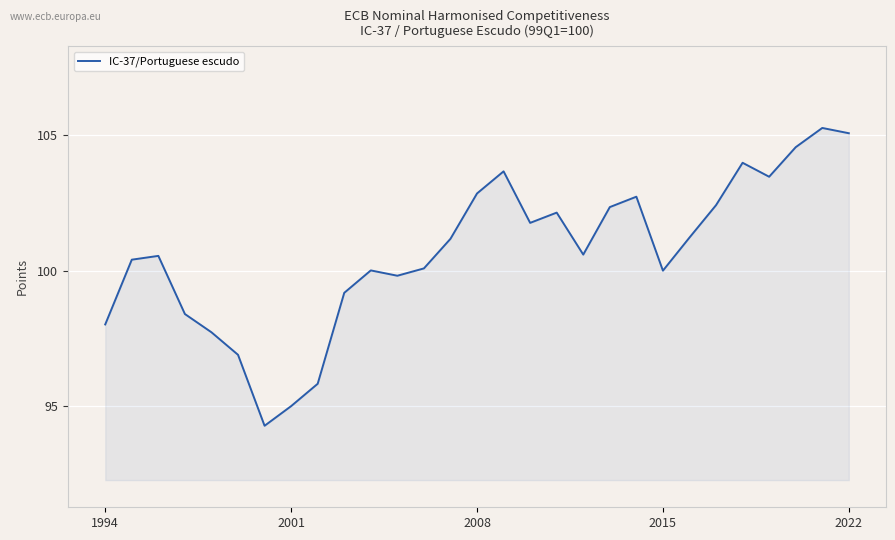

What is the minimum value shown in the chart?

94.3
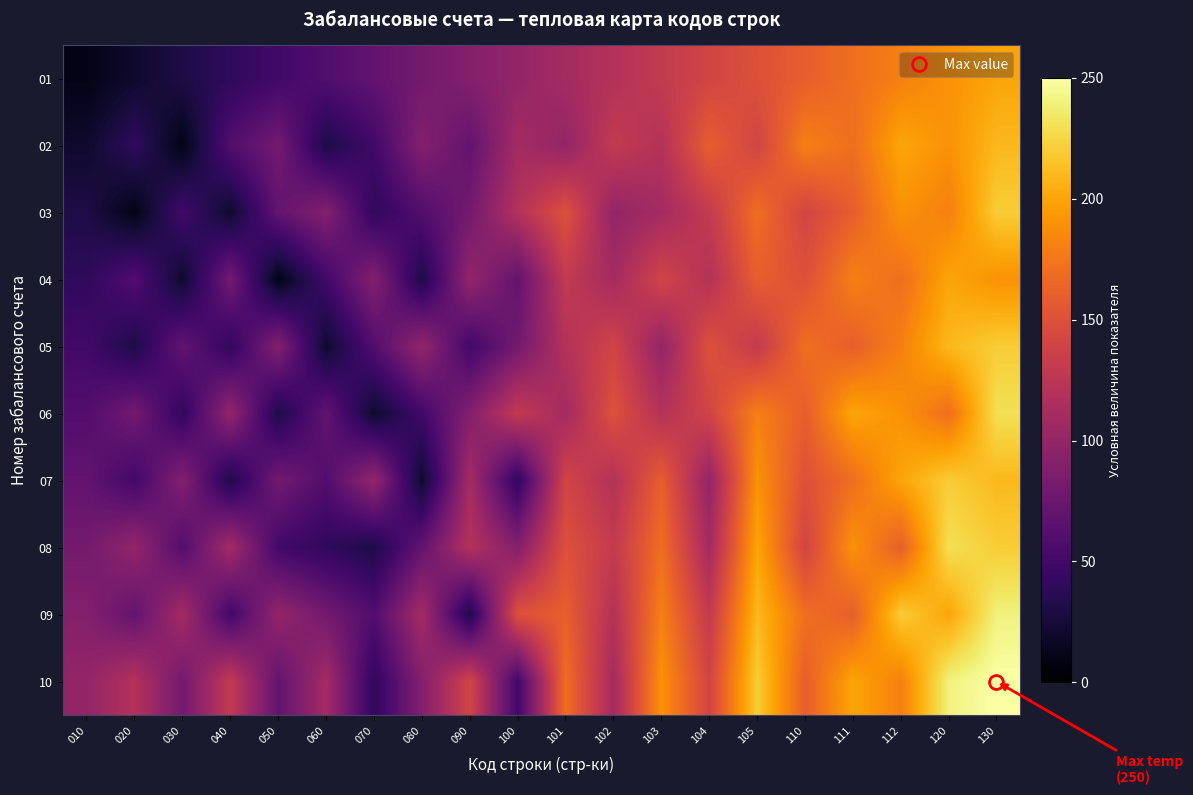

What is the minimum value shown in the chart?

10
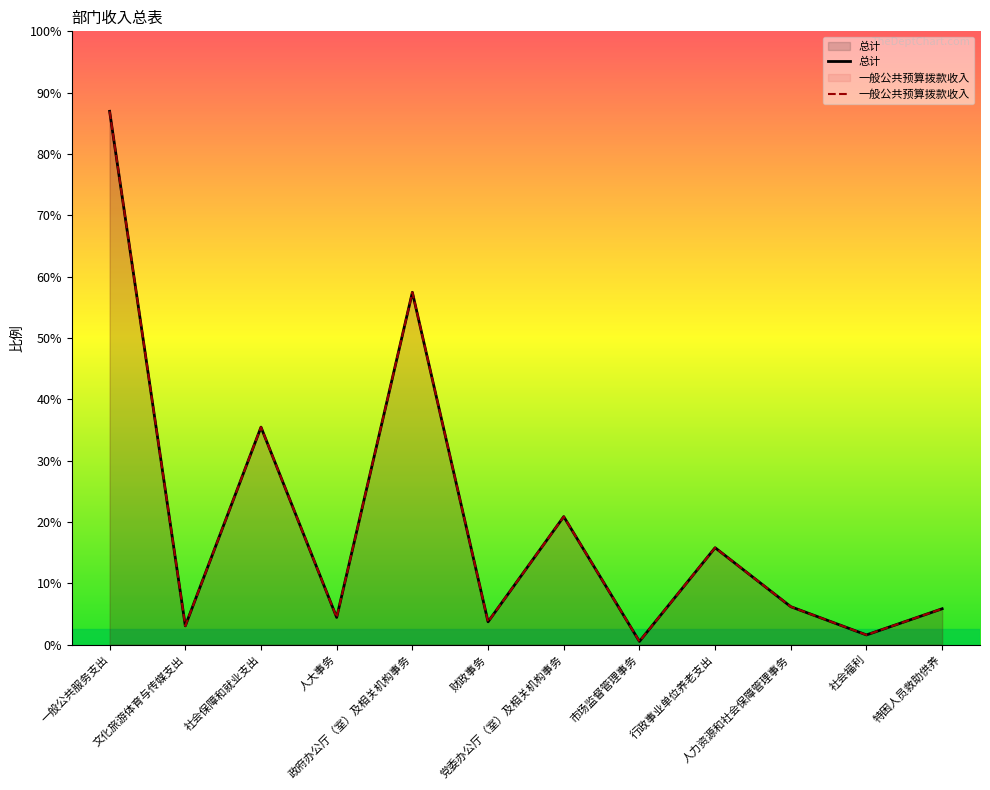

In 总计, how many points are lower than both neighbors (excluding endpoints)?

5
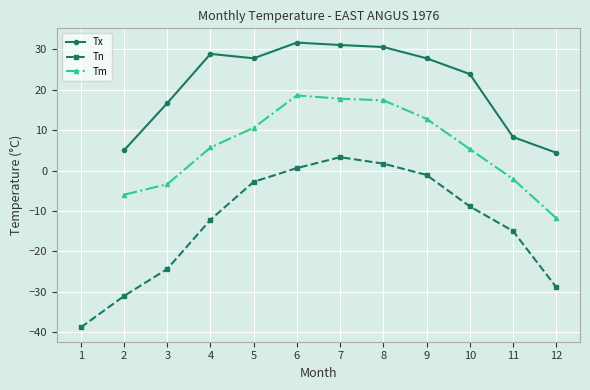

Read the Tn value at 1.

-38.9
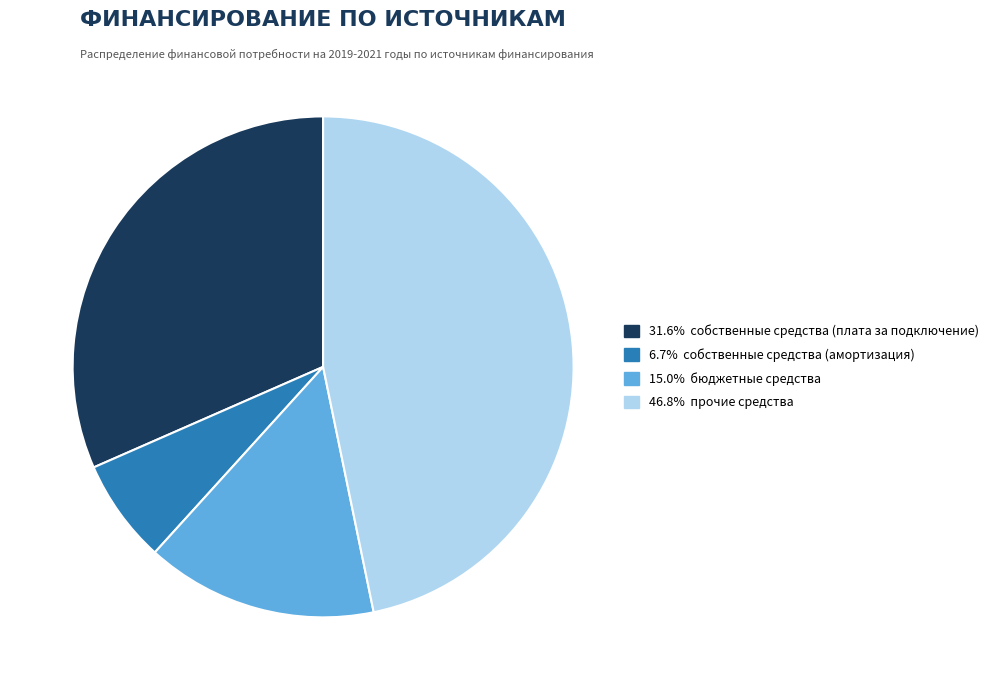

Is there a majority slice in this chart?

No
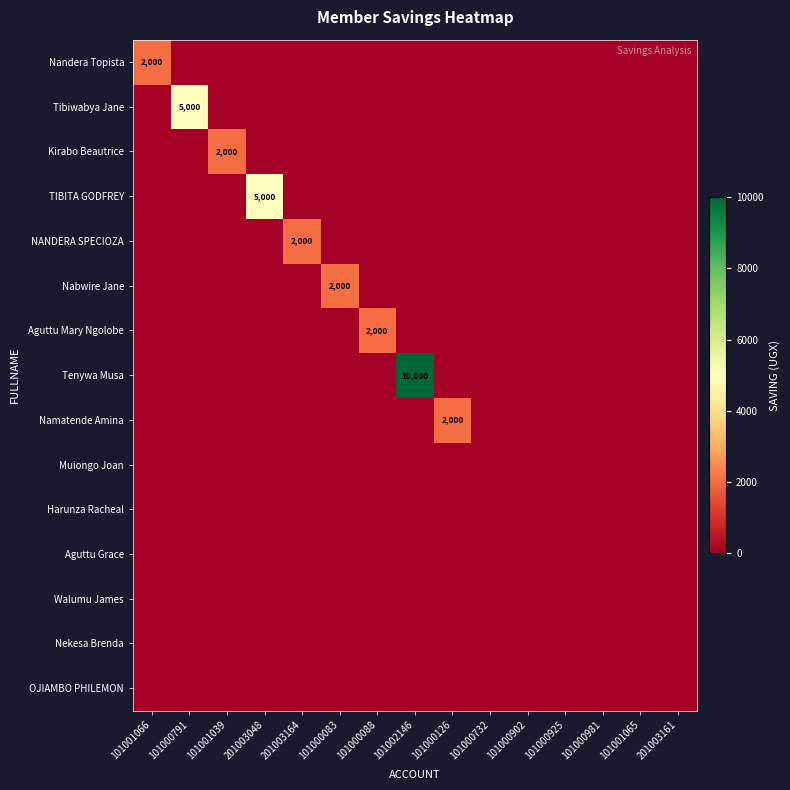

The value of Tibiwabya Jane at 101000981 is 0. True or false?

True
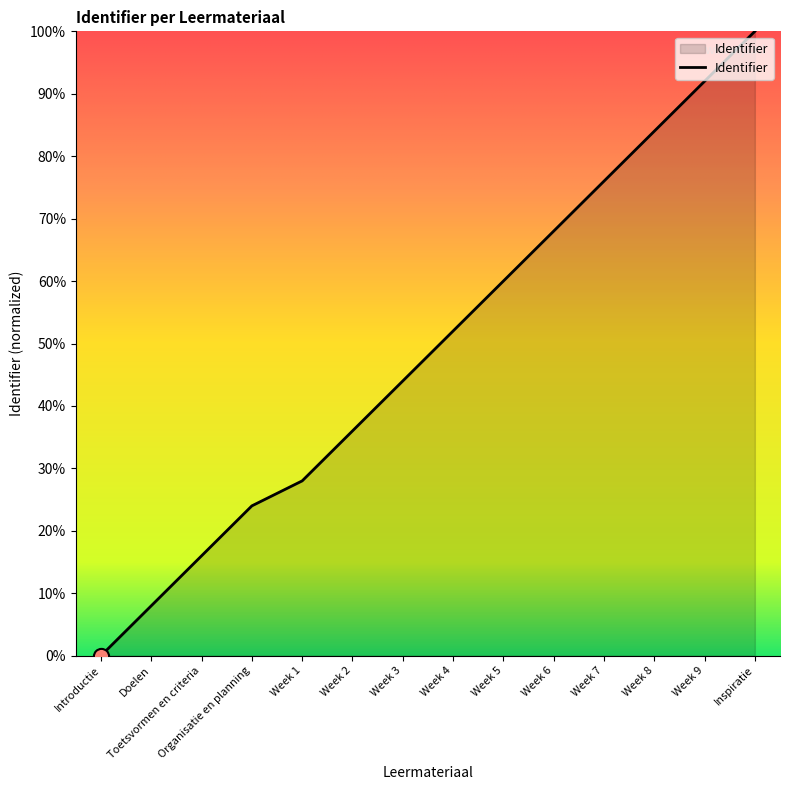

Between Week 1 and Inspiratie, which is larger?

Inspiratie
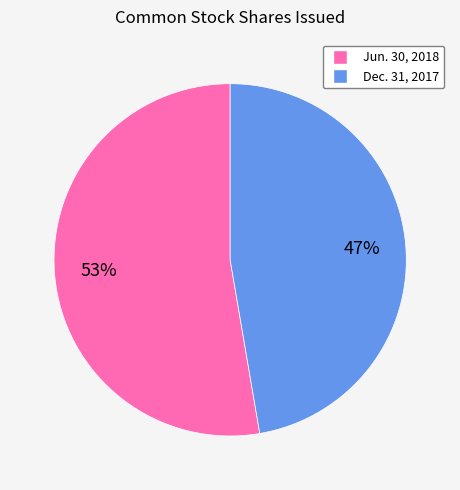

To the nearest percent, what is the average slice percentage?

50%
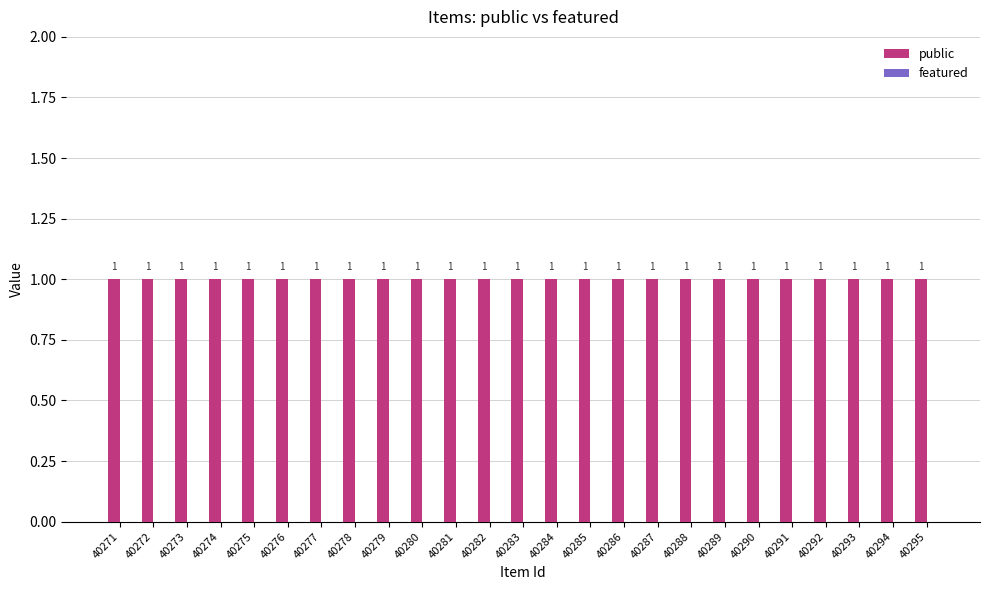

What is the greatest value displayed?

1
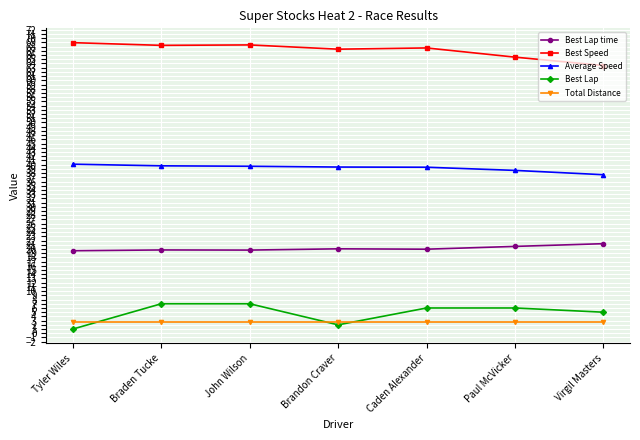

True or false: Best Lap time and Total Distance cross at least once.

False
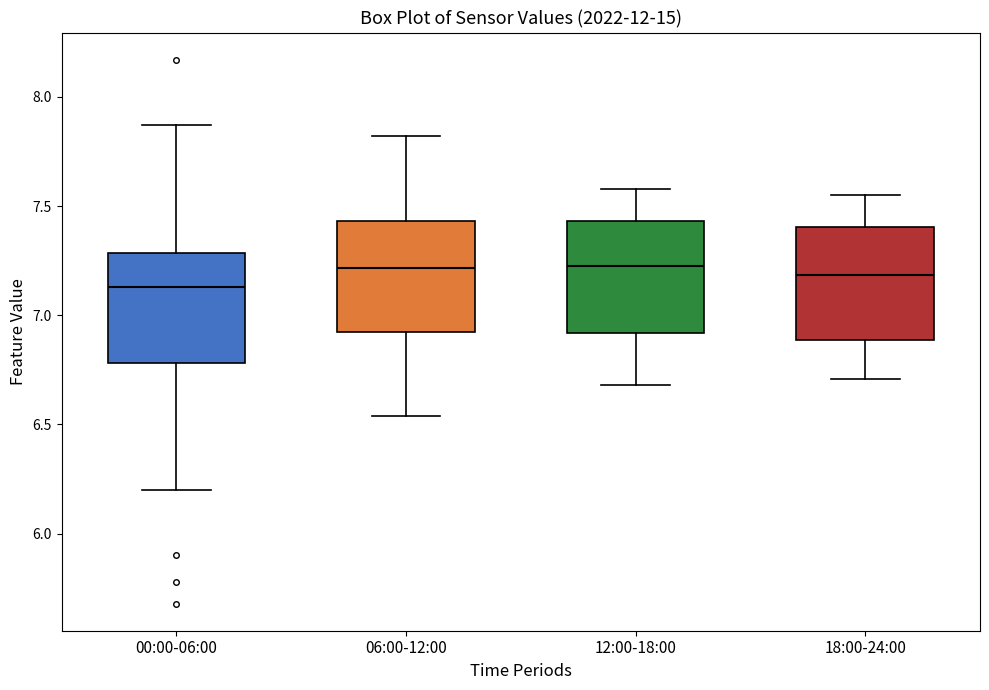

Reading left to right, transcribe this box plot: for each box, give where its median line is, the range the box spans, and where its two whiskers end, as read against the y-axis. The values are not printed on the chart, so give them approximately, as read against the axis.

00:00-06:00: median 7.15, box 6.80 to 7.30, whiskers 6.20 to 7.85
06:00-12:00: median 7.20, box 6.95 to 7.45, whiskers 6.55 to 7.80
12:00-18:00: median 7.25, box 6.90 to 7.45, whiskers 6.70 to 7.60
18:00-24:00: median 7.20, box 6.90 to 7.40, whiskers 6.70 to 7.55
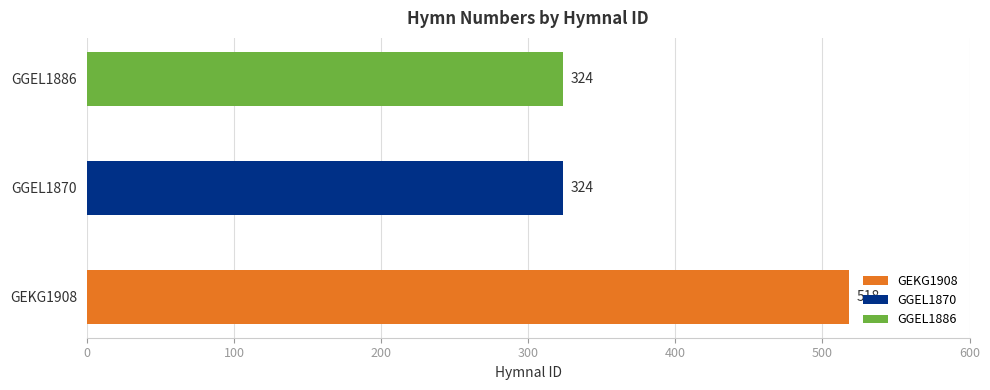

The chart shows a value of 518 at GEKG1908. True or false?

True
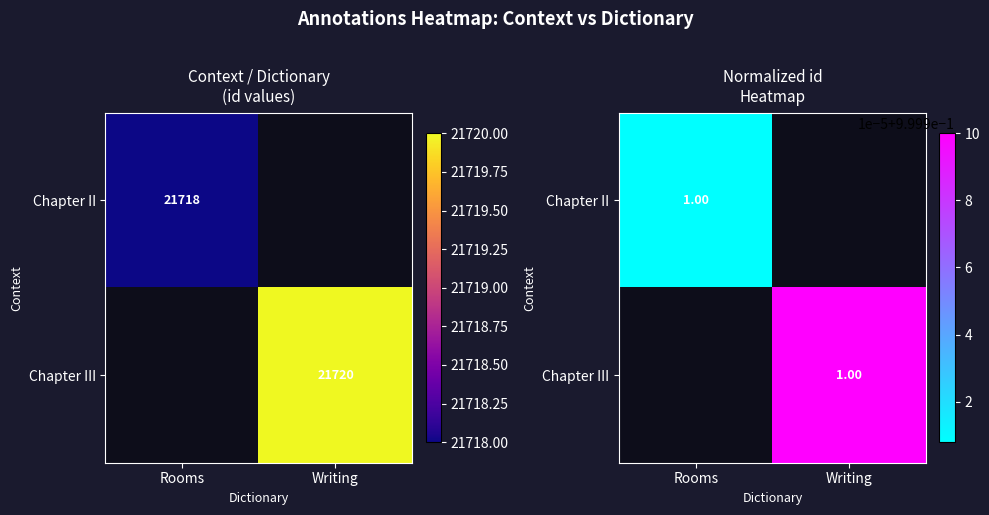

Which category has the highest value across all series?

Writing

++++++

▸ **Problem to solve**
Reproduce all of the records above verbatim, omitting the pictures.

▸ **Your response**
What is the minimum value shown in the chart?

94.3

What is the minimum value shown in the chart?

10

In 总计, how many points are lower than both neighbors (excluding endpoints)?

5

Read the Tn value at 1.

-38.9

Is there a majority slice in this chart?

No

The value of Tibiwabya Jane at 101000981 is 0. True or false?

True

Between Week 1 and Inspiratie, which is larger?

Inspiratie

To the nearest percent, what is the average slice percentage?

50%

What is the greatest value displayed?

1

True or false: Best Lap time and Total Distance cross at least once.

False

Reading left to right, transcribe this box plot: for each box, give where its median line is, the range the box spans, and where its two whiskers end, as read against the y-axis. The values are not printed on the chart, so give them approximately, as read against the axis.

00:00-06:00: median 7.15, box 6.80 to 7.30, whiskers 6.20 to 7.85
06:00-12:00: median 7.20, box 6.95 to 7.45, whiskers 6.55 to 7.80
12:00-18:00: median 7.25, box 6.90 to 7.45, whiskers 6.70 to 7.60
18:00-24:00: median 7.20, box 6.90 to 7.40, whiskers 6.70 to 7.55

The chart shows a value of 518 at GEKG1908. True or false?

True

Which category has the highest value across all series?

Writing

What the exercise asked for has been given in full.